— Tarefa a realizar —
Reúna todas as linhas do material que contêm a palavra "Copyright".

— Material do exercício —
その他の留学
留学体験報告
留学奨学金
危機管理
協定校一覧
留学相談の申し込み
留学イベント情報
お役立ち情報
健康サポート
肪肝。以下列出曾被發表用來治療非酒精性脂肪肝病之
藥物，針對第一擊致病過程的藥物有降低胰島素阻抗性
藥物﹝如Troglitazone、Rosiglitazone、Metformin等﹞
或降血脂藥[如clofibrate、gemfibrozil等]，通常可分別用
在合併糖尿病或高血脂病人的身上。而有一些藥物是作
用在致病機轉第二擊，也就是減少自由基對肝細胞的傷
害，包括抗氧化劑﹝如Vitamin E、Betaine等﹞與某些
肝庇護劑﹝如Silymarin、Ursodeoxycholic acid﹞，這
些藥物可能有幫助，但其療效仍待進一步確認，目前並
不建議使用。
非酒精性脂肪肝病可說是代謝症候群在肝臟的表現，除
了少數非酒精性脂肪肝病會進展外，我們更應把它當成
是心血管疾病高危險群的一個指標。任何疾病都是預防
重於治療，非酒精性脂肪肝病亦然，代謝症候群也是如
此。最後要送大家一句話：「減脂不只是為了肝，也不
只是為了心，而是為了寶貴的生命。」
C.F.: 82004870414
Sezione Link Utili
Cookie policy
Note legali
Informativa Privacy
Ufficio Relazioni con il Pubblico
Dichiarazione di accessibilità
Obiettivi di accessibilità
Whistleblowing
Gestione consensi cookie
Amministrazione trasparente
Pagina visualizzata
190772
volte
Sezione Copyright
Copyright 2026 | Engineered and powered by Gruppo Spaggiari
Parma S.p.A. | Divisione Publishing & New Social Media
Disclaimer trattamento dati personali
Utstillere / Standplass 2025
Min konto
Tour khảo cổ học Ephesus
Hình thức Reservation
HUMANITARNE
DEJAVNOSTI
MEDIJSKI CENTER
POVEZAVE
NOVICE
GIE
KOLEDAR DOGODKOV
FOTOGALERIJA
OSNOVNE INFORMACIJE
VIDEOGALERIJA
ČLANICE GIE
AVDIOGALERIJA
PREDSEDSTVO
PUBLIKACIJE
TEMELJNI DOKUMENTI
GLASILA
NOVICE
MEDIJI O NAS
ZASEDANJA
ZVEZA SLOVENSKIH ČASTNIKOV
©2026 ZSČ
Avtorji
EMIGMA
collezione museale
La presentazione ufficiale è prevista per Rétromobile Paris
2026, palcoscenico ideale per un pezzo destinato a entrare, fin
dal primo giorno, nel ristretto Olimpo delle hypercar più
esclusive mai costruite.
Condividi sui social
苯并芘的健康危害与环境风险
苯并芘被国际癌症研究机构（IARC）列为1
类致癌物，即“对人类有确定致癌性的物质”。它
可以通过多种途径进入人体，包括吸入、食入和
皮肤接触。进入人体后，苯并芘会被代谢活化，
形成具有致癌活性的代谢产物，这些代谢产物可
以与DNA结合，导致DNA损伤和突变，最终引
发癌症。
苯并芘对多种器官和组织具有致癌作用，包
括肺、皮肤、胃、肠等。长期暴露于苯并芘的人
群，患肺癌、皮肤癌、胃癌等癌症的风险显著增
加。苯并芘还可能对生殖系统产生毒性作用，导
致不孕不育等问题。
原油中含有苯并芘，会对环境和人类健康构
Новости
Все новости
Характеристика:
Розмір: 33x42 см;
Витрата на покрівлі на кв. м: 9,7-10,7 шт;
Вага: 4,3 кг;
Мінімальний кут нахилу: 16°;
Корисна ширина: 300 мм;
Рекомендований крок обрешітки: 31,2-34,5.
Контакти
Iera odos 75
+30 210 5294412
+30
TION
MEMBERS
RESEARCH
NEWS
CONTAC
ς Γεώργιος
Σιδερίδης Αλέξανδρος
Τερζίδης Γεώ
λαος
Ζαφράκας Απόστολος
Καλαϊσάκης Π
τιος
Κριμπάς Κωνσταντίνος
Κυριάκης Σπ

— Resultado da tarefa —
Sezione Copyright
Copyright 2026 | Engineered and powered by Gruppo Spaggiari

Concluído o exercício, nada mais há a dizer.